PROMPT
Convert the lines below into a JSON list of strings, one string per line, omitting blank lines and the picture lines.

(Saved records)

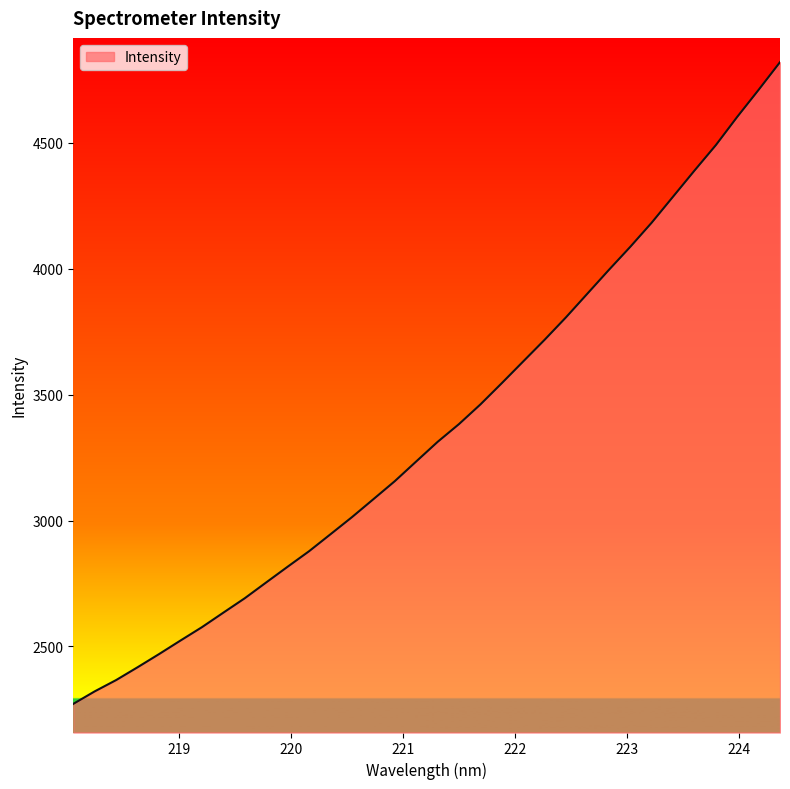

What is the minimum value shown in the chart?

2272.1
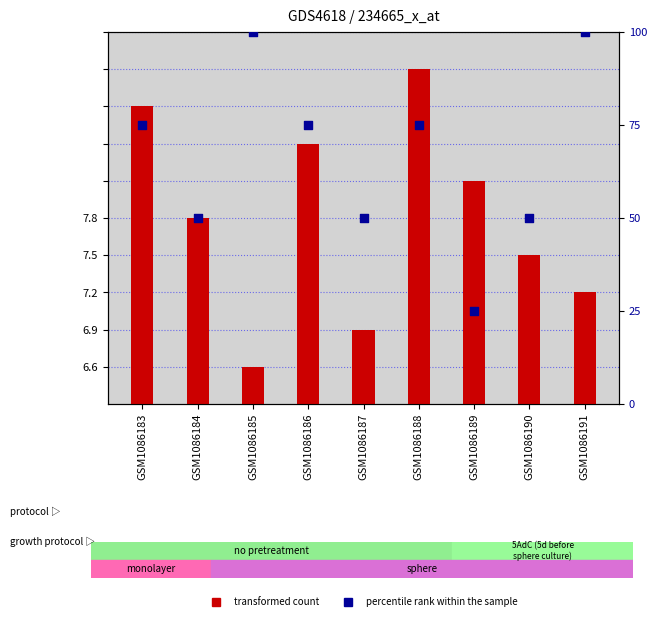

What are all the series names shown in the legend?

transformed count, percentile rank within the sample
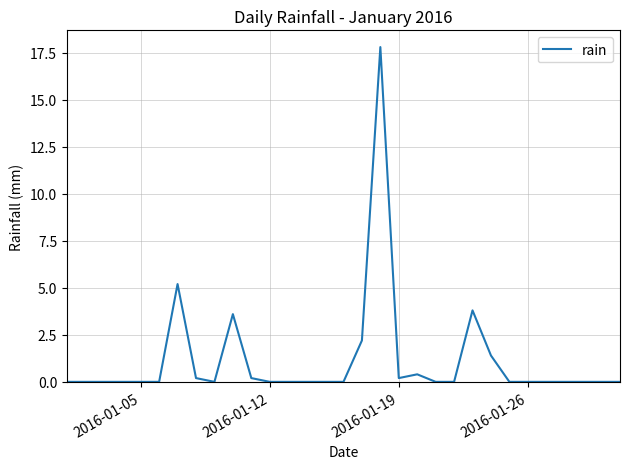

What is the maximum value shown in the chart?

17.8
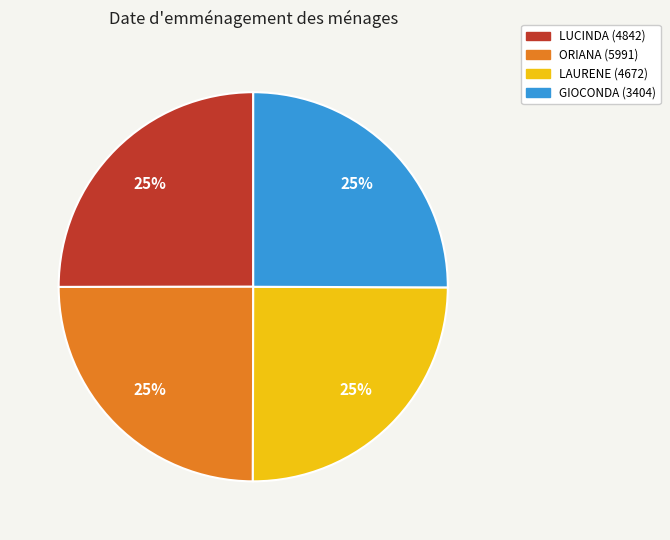

Is there any slice that represents more than half of the pie?

No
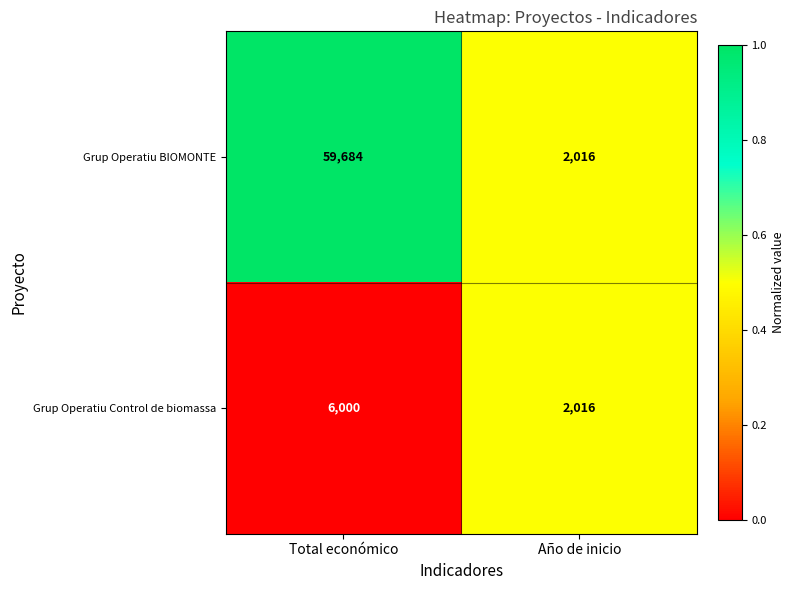

What is the spread (max minus min) of values at Total económico?

53684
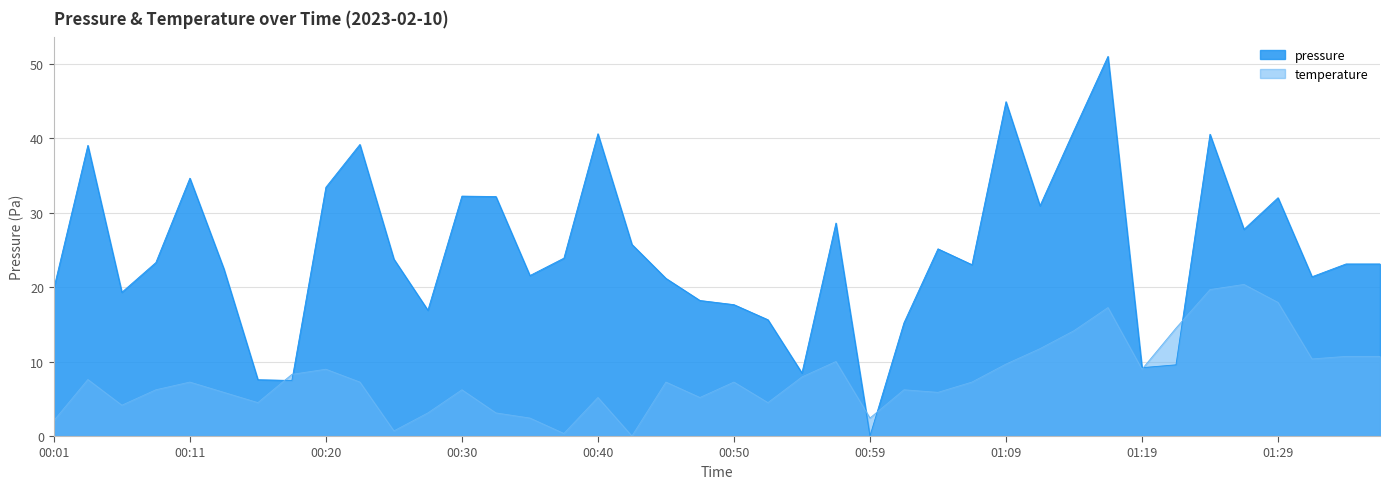

Which series ends up on top after the final intersection of pressure and temperature?

pressure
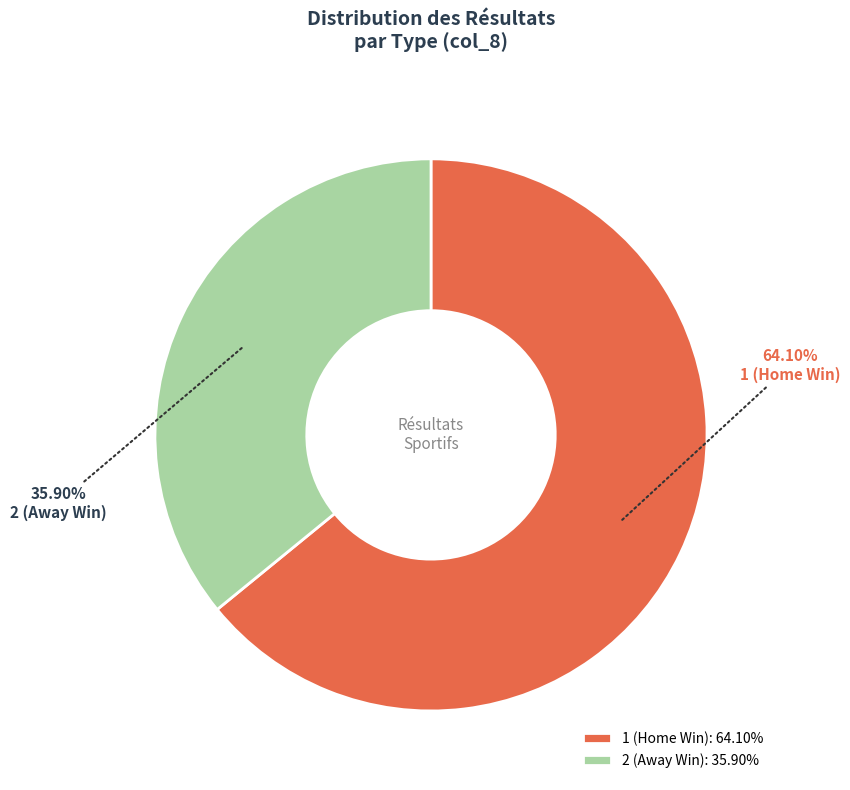

Combined, do 1 (Home Win) and 2 (Away Win) account for over 50%?

Yes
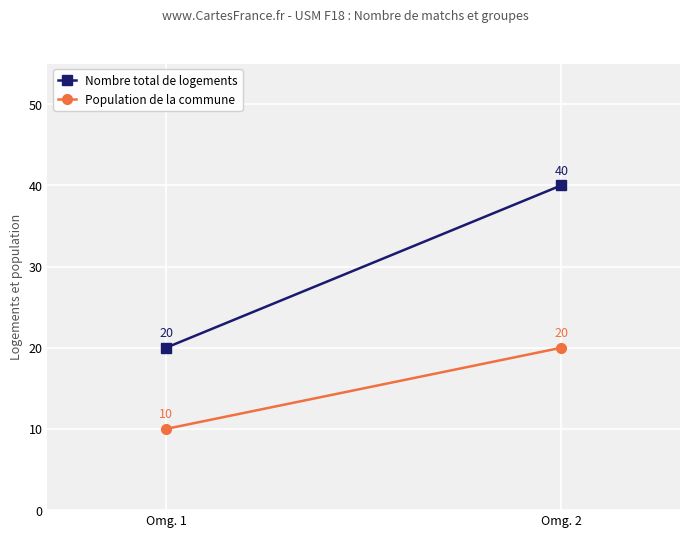

Rank the series by their average value, from lowest to highest.

Population de la commune, Nombre total de logements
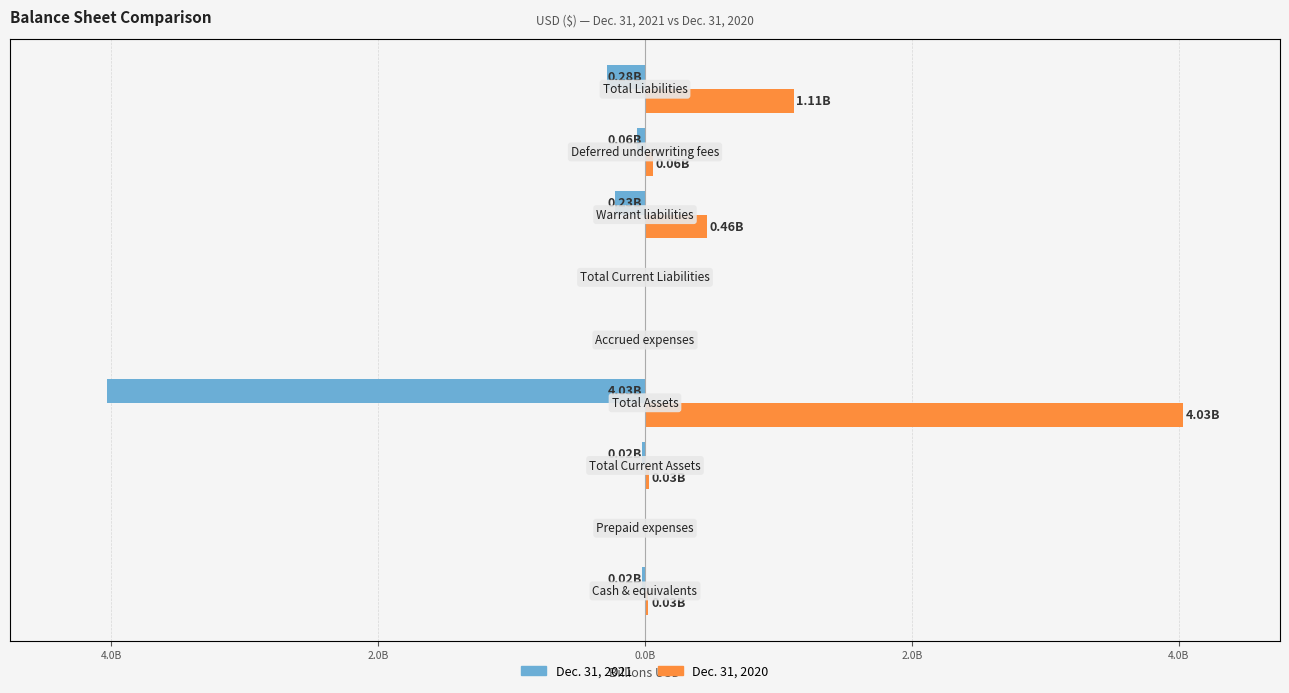

What are all the series names shown in the legend?

Dec. 31, 2021, Dec. 31, 2020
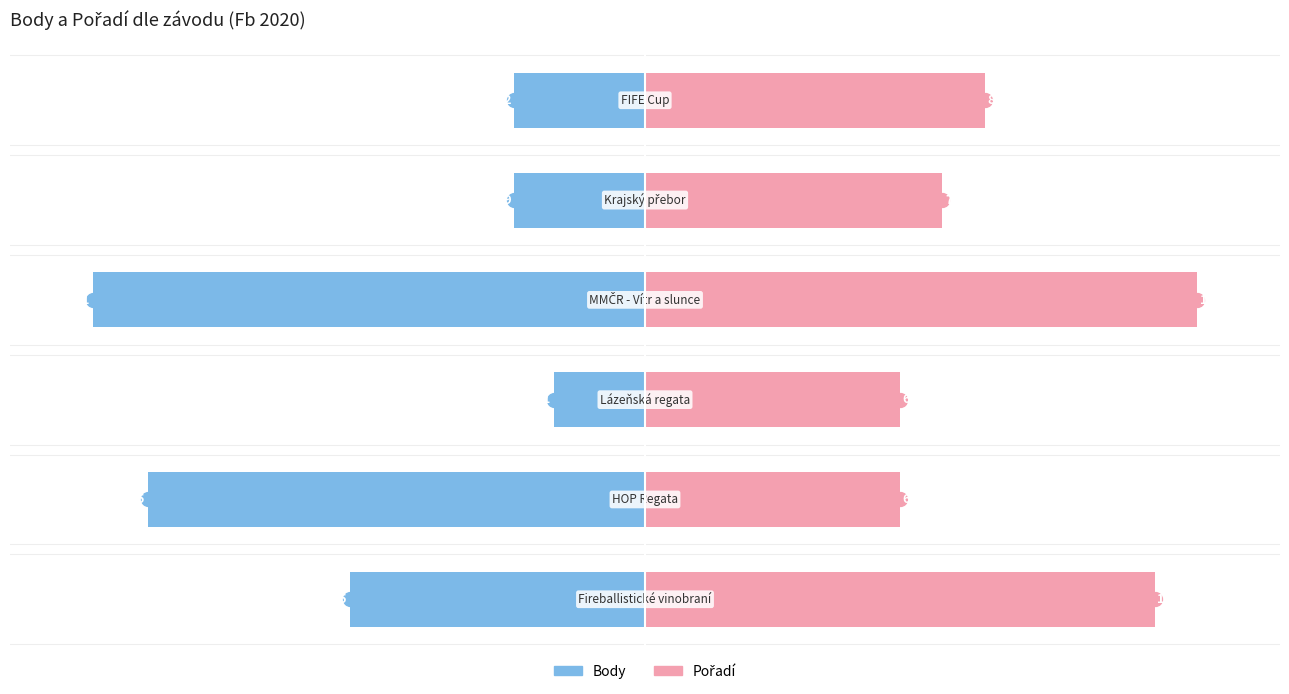

Does the chart contain stacked bars?

No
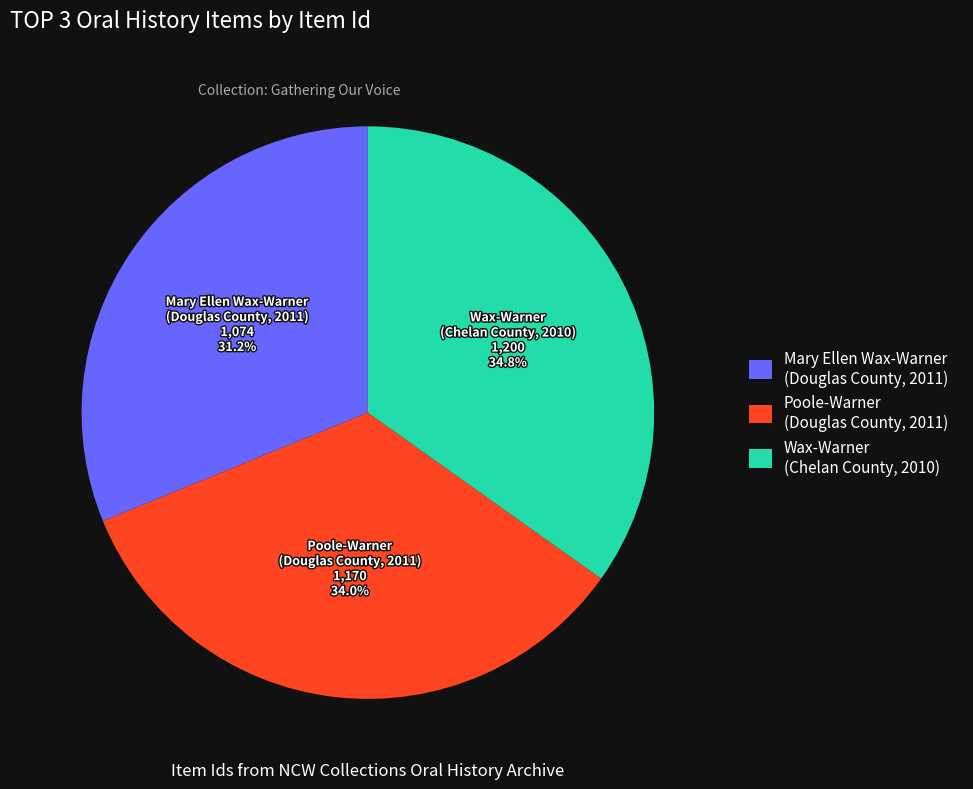

Which category has the smallest portion of the pie?

Mary Ellen Wax-Warner (Douglas County, 2011)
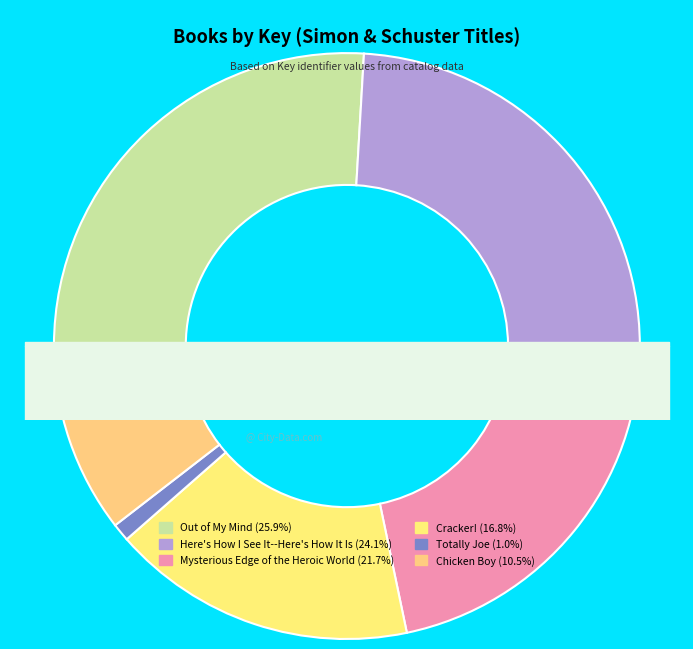

Rank the categories by value from lowest to highest.

Totally Joe, Chicken Boy, Cracker!, Mysterious Edge of the Heroic World, Here's How I See It--Here's How It Is, Out of My Mind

ANSWER TO THE EXERCISE
[
  "What is the minimum value shown in the chart?",
  "2272.1",
  "What are all the series names shown in the legend?",
  "transformed count, percentile rank within the sample",
  "What is the maximum value shown in the chart?",
  "17.8",
  "Is there any slice that represents more than half of the pie?",
  "No",
  "What is the spread (max minus min) of values at Total económico?",
  "53684",
  "Which series ends up on top after the final intersection of pressure and temperature?",
  "pressure",
  "Combined, do 1 (Home Win) and 2 (Away Win) account for over 50%?",
  "Yes",
  "Rank the series by their average value, from lowest to highest.",
  "Population de la commune, Nombre total de logements",
  "What are all the series names shown in the legend?",
  "Dec. 31, 2021, Dec. 31, 2020",
  "Does the chart contain stacked bars?",
  "No",
  "Which category has the smallest portion of the pie?",
  "Mary Ellen Wax-Warner (Douglas County, 2011)",
  "Rank the categories by value from lowest to highest.",
  "Totally Joe, Chicken Boy, Cracker!, Mysterious Edge of the Heroic World, Here's How I See It--Here's How It Is, Out of My Mind"
]